Here, you can see that the people of a lower age(between 20 to 30) are less likely to buy a car(between 0.7% to 23%) whereas people of higher ages have the more probability.

But wait! We are doing classification and we want the probability of people buying a car or not(yes/no values) but here we get a continuous probability. So what would we do is that we will take a threshold point(like 50% or 0.5) in the graph and based on that line we will calculate the probability.


Here you can see we take a threshold point(50% or 0.5) where anything under that probability classified as a 0 or no value and above that line the probability is classified as 1 or yes.

This way we can use a regression function to solve classification problems.

Logistic Regression in Python :
Now we will implement this algorithm in Python. Here we take a dataset containing the Age, Salary, and Action(yes/no value) of purchasing a car. Now our task is to classify a person in terms of his Age and Salary whether he/she is supposed to buy the car.

You can download the dataset from here.

First of all, we import essential libraries.

# Importing Essential Libraries import numpy as np
import matplotlib.pyplot as plt
import pandas as pd

Now, we will import the dataset to our program.

# Importing the Dataset 
dataset = pd.read_csv('Social_Network_Ads.csv')


In this dataset, the Age and EstimatedSalary column are independent variables and the last column Purchased is the dependent variable. The last column contains the values 0 or 1. It means it provides the output like yes or no.

Now we take the indexes of Age and EstimatedSalary as our independent variable matrix. And take the Purchased column in the dependent variable vector.

X = dataset.iloc[:, [2, 3]].values
y = dataset.iloc[:, 4].values

Now we split the dataset into a training set and a test set. For this, we take the test size=0.25%. And execute it. After execution, we get 300 training set and 100 test set.

# Splitting the Dataset into Training and Test Set 
from sklearn.model_selection import train_test_split
X_train, X_test, y_train, y_test = train_test_split(X, y, test_size = 0.25, random_state = 0)

Now, we will do feature scaling. To transform the x_train matrix object to scale, we use the fit_transform method.

# Scaling the Datasets
from sklearn.preprocessing import StandardScaler
sc = StandardScaler()
X_train = sc.fit_transform(X_train)
X_test = sc.transform(X_test)

 Now, we fit a logistic regression to the training set. We use the linear model library to import the class LogisticRegression. Then we create the classifier object and call that object.

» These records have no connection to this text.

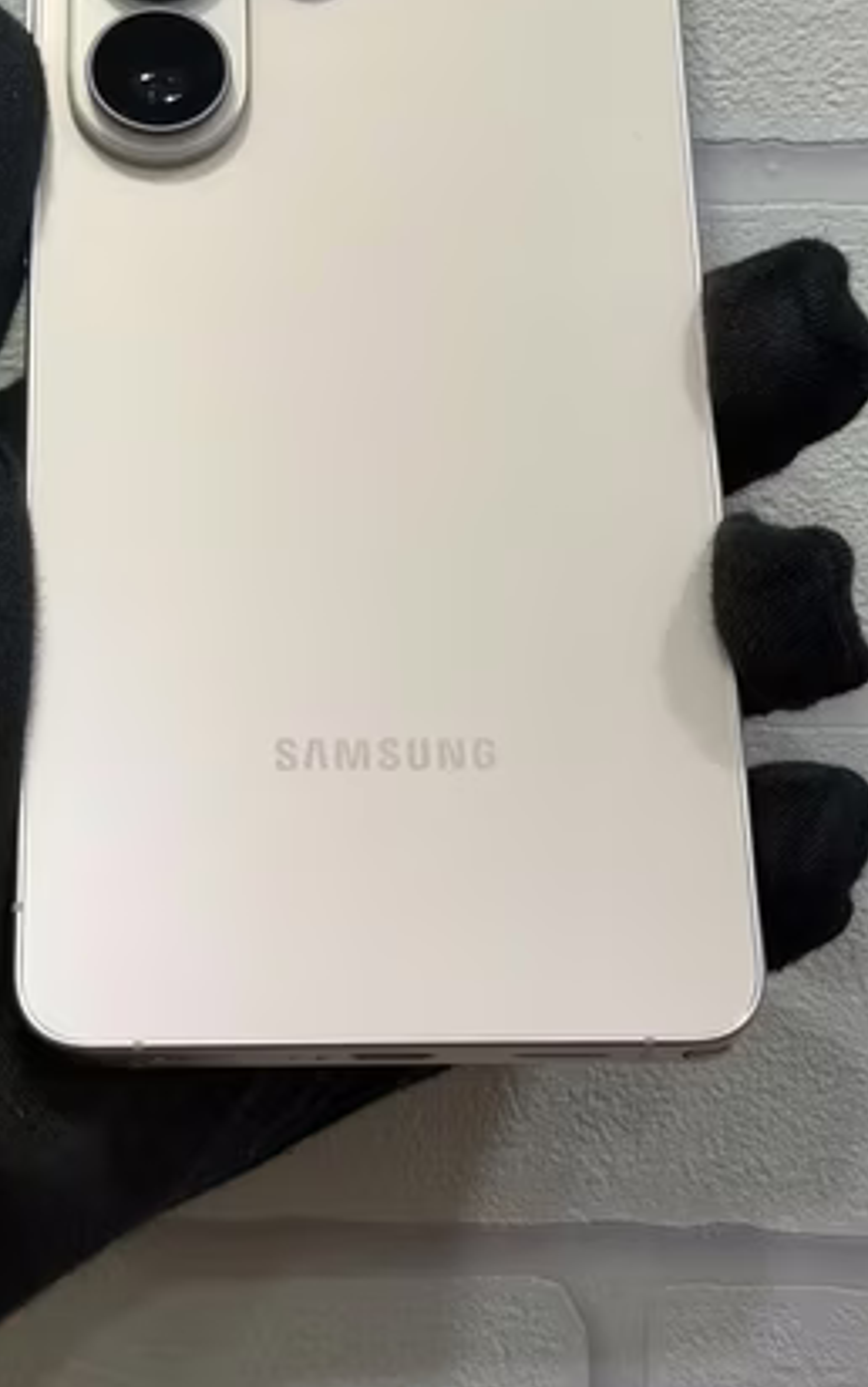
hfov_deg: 16.5
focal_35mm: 79
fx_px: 2986
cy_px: 333
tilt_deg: +6.4
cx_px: 343
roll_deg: +0.3
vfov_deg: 25.8
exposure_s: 1/121
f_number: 1.78
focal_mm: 6.76
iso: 50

# Fitting the Datataset with Regression Class 
from sklearn.linear_model import LogisticRegression
classifier = LogisticRegression(random_state = 0)
classifier.fit(X_train, y_train)

Note: Here we set the random_state to zero so that the result in our program and yours remain the same.

Well, we have come to the final part of the algorithm. Let's create a variable to predict the result.

# Predicting the output 
y_pred = classifier.predict(X_test)

Now, we will see how good our model is to predict the values. Let's evaluate our model using the confusion matrix.

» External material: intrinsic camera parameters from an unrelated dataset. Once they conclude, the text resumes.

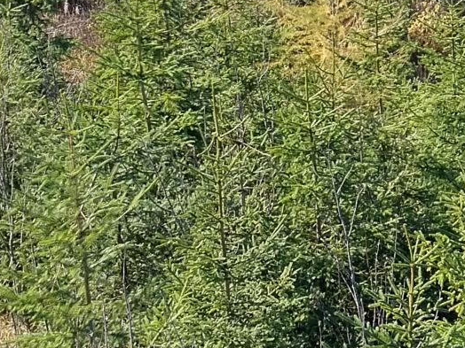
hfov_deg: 15.9
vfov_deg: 11.9
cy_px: -174
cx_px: 560
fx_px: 1599
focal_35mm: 119
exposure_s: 1/1530
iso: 50
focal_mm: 4.75
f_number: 2.2
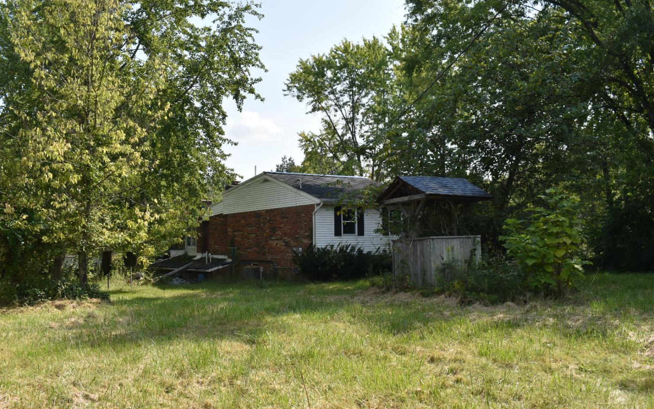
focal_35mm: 36
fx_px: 633
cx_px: 324
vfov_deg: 35.8
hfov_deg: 54.6
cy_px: 204
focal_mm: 23
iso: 100
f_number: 9
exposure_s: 1/200
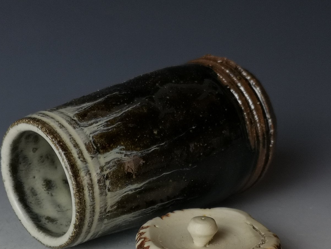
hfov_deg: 25.0
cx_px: 150
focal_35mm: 78
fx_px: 746
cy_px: 196
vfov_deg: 18.7
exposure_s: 1/60
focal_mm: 3.95
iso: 80
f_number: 1.8
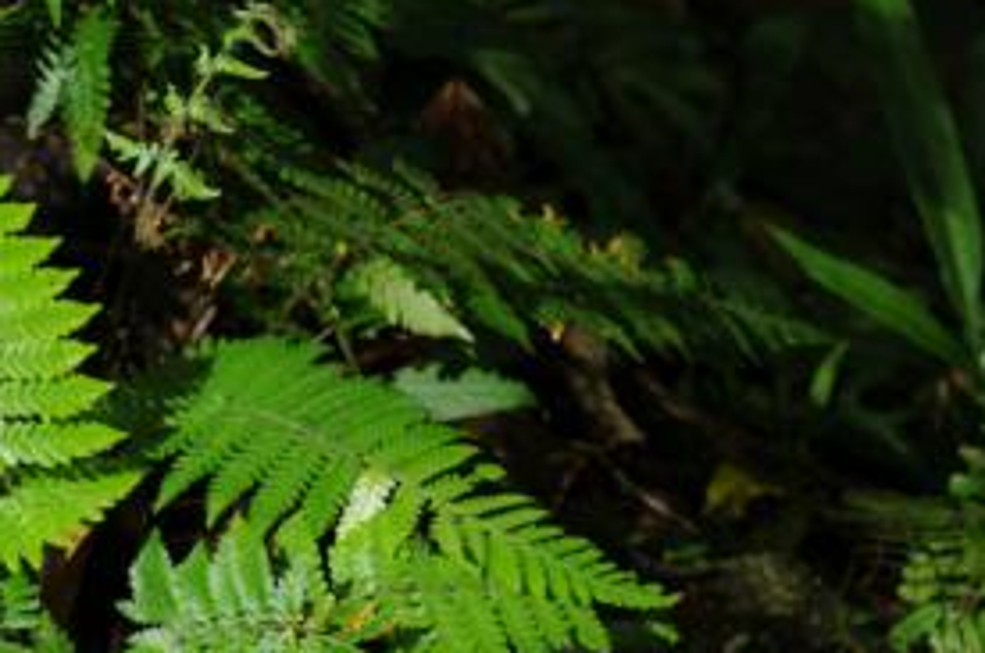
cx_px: 150
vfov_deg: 7.0
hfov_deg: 10.5
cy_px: 623
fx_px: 5353
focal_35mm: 196
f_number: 5
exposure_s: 1/60
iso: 200
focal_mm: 60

# Building the Confusion Matrix 
from sklearn.metrics import confusion_matrix
cm = confusion_matrix(y_test, y_pred)


Here the output shows us that the model predicted 73(65+8) correct and 27(3+24) incorrect values. So the accuracy of the model is 73%, pretty impressive!

Now we will visualize the result of our model.

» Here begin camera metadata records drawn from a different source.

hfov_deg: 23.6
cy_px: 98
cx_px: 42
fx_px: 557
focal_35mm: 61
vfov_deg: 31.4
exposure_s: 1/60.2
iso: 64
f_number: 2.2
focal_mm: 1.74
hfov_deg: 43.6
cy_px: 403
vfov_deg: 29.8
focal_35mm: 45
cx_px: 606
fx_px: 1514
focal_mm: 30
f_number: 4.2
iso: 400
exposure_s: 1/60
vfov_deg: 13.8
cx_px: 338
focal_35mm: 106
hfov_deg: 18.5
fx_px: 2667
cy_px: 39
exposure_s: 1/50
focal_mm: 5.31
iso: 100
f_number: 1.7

# Visualising the Test set results
from matplotlib.colors import ListedColormap
X_set, y_set = X_test, y_test
X1, X2 = np.meshgrid(np.arange(start = X_set[:, 0].min() - 1, stop = X_set[:, 0].max() + 1, step = 0.01),
                     np.arange(start = X_set[:, 1].min() - 1, stop = X_set[:, 1].max() + 1, step = 0.01))
plt.contourf(X1, X2, classifier.predict(np.array([X1.ravel(), X2.ravel()]).T).reshape(X1.shape),
             alpha = 0.75, cmap = ListedColormap(('red', 'green')))
plt.xlim(X1.min(), X1.max())
plt.ylim(X2.min(), X2.max())
for i, j in enumerate(np.unique(y_set)):
    plt.scatter(X_set[y_set == j, 0], X_set[y_set == j, 1],
                c = ListedColormap(('red', 'green'))(i), label = j)
plt.title('Logistic Regression (Test set)')
plt.ylabel('Estimated Salary')


Here the graph shows us the classification of purchasing a car or not based on various Age and EstimatedSalary.